Unlike his great contemporaries in the team, he does not always charm you with strokes of grace and beauty, like Laxman and nor does he make you gape in awe at the majesty and longevity of a Tendulkar.
He is there, always there, like a dutiful servant, who has, without complaining served you so well that you take his contribution for granted. It is rare to find him being lauded and feted, like the others, when he scores, but very common to raise doubts when he fails.
The bad times
He spent the last two years of his career struggling to rise to the heights expected of him and unable to resist the temptation of courting disaster. Advancing age slows down the reflexes of the best and the mind wanders a bit, making him appear so vulnerable and fragile, that demands of retirement appear justified.
Before West Indies happened and now England, Dravid was in the precarious situation of having to decide what his future priorities were. That dreaded question must have troubled his mind: should he or should he not quit? That the answer must have been a firm no becomes obvious in the manner in which he batted, first in the West Indies and now in England.
This English attack, that too in their own conditions, is perhaps among the most threatening in the recent history of the game. To have first negated them when they were at their most menacing and then having mastered them, that too when no one around him could put bat to the ball, will remain one of the greatest batting feats of all time, comparable to the best - from the Bradman era to the present, which includes Tendulkar as well.
That these masterly lessons in the art of batting have come at a time when he was grappling with many prickly questions put his resolve, physical prowess and mental strength on a pedestal not scaled by any Indian player and that includes Sunil Gavaskar as well.
Dravid's square-cutting is a stroke moulded in perfection and his drive, which he plays so late that you wonder how he avoids nicking it, were all on display while the rest of the Indian team was embarrassing itself.
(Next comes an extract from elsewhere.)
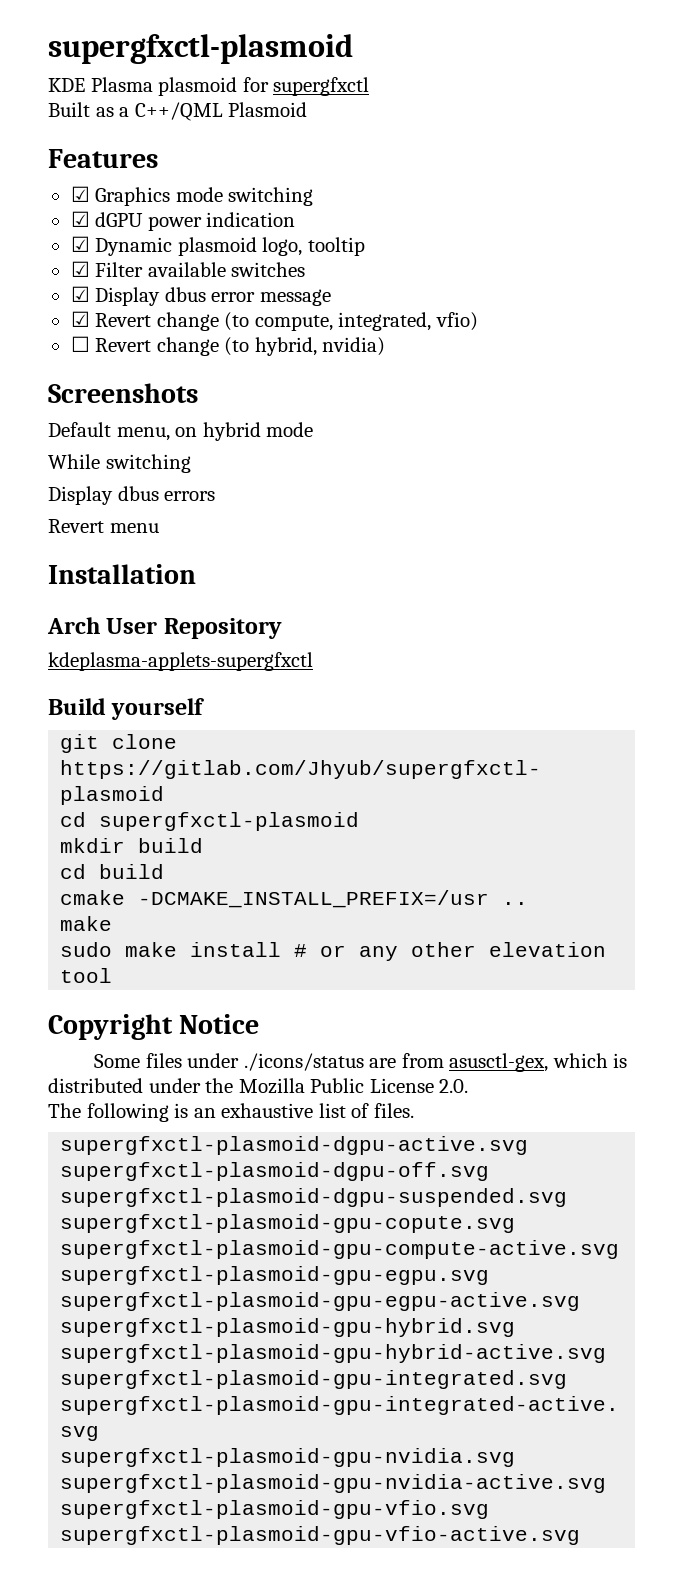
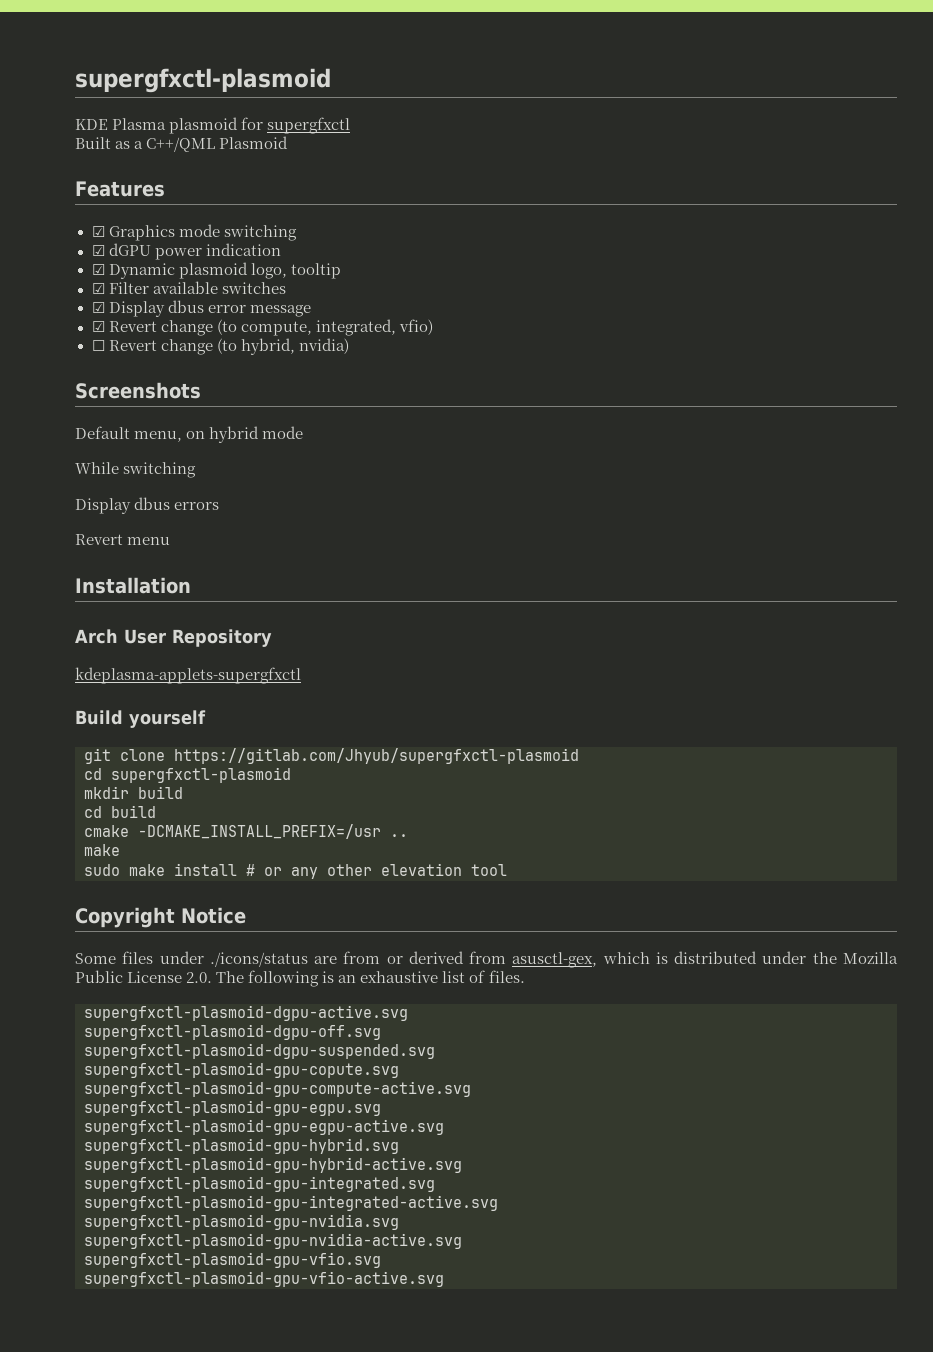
(444, 1060) none -> [386,951,507,964] or derived from
(469, 1086) // -> (213, 977) none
And the one stroke, getting rarer and rarer these days - the on-drive - was often unleashed despite the ball doing so much, that one marvelled at the skill of the batsman.
It is time to take his name in the same breath as that of Tendulkar. I would go one step ahead and say that if a player has to be judged by the adverse conditions in which he has succeeded and scored runs, Dravid should be acknowledged as the greatest Test batsman India has ever produced.